1989 hatten der Inhaber eines mittelständischen Unternehmens im mittleren Taubertal und dessen zweite Frau ein gemeinschaftliches Testament ("Berliner Testament") verfasst, in dem sie sich gegenseitig zu Alleinerben eingesetzt hatten. Weiter verfügten sie, dass mit dem Tod des zuletzt Verstorbenen der Nachlass an die Firmenbelegschaft fallen solle.
"Auf den Tod des Längerlebenden und im Falle gleichzeitigen Versterbens setzen wir als Erben die Gesamtheit der Mitarbeiter .... ein", heißt es wörtlich in dem handschriftlich verfassten Nachlassdokument, das den Fränkischen Nachrichten vorliegt.

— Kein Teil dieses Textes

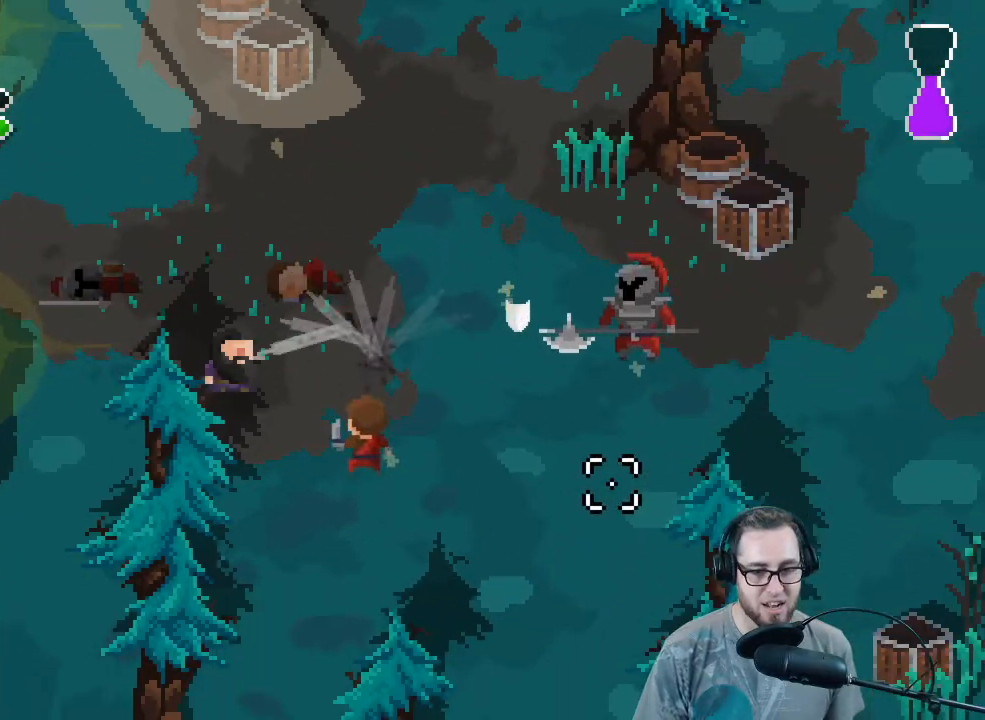
{"buttons": [], "left_stick": "center", "right_stick": "right", "events": [[200, "R2", "down"], [367, "R2", "up"]]}
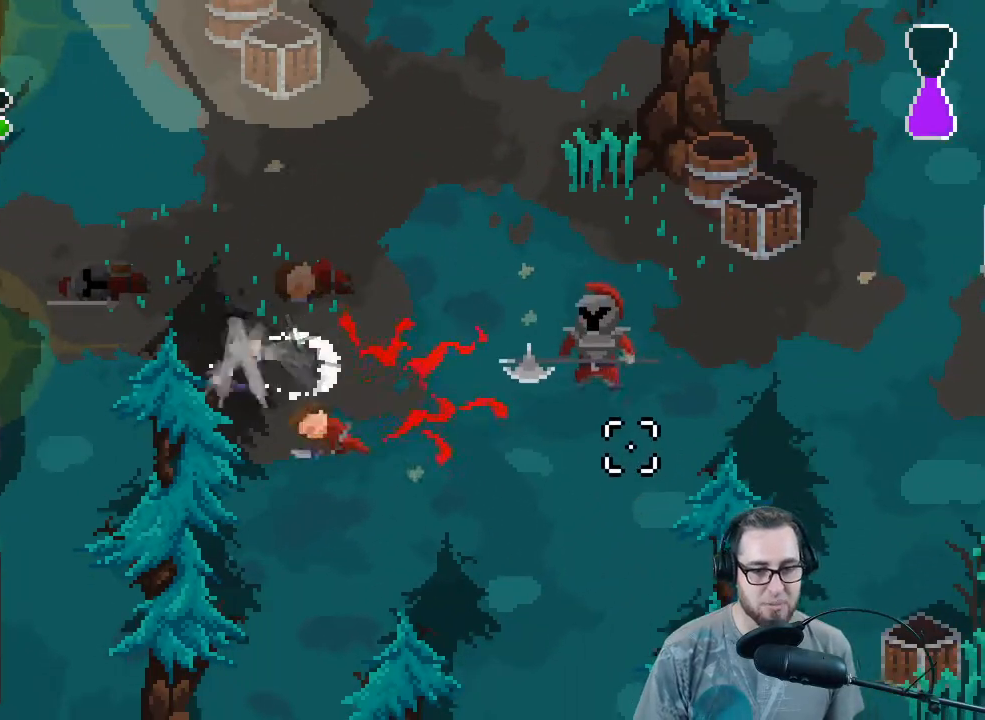
{"buttons": ["L2"], "left_stick": "center", "right_stick": "right", "events": [[67, "left_stick", "right"], [367, "L2", "down"], [467, "left_stick", "center"]]}
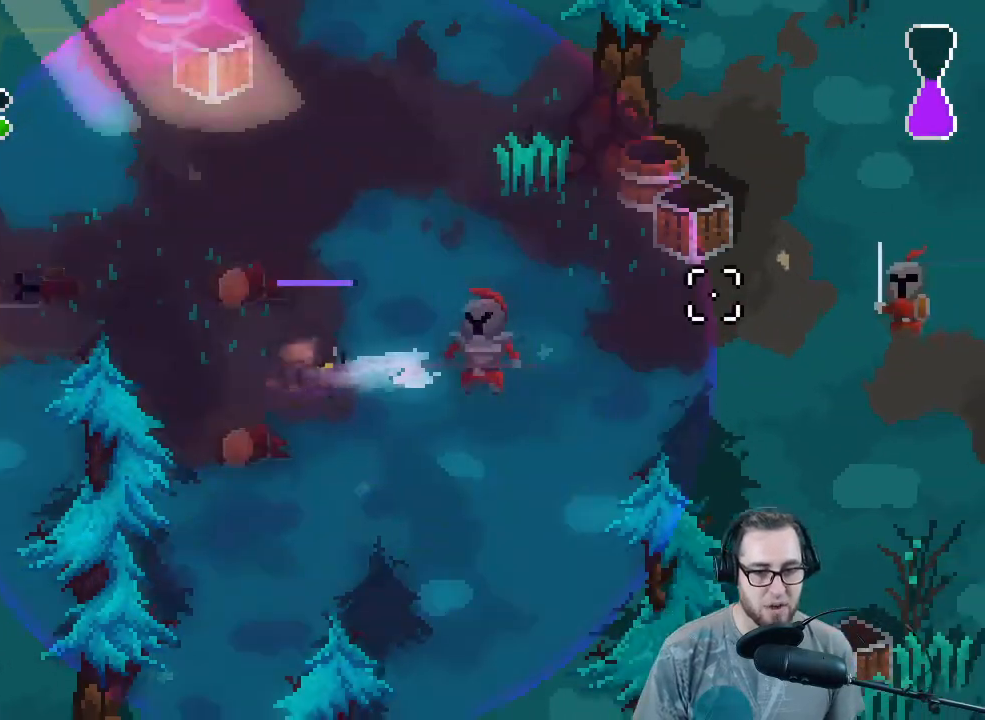
{"buttons": ["L2"], "left_stick": "down", "right_stick": "right", "events": [[200, "left_stick", "down"]]}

Adoption erst im zweiten Anlauf
Nach dem zwischenzeitlichen Verkauf der Firma Anfang der 1990er Jahre und dem Tod des ursprünglichen Firmenchefs 1994 sollte das Testament zunächst weiter Bestand haben - auch als der Mitarbeiter eines Kreditinstitutes der Witwe anbot, sich fortan um deren Finanzangelegenheiten zu kümmern und das dann wohl auch tat. Im April 2000 hat die kinderlose Unternehmerin den damals über 50 Jahre alten Mann adoptiert. Das Amtsgericht Tauberbischofsheim hatte den Antrag auf Annahme als Kind zurückgewiesen. "Korrigiert wurde diese Entscheidung dann durch das Landgericht Mosbach", teilte die dortige Pressesprecherin Dr. Barbara Scheuble auf FN-Anfrage mit.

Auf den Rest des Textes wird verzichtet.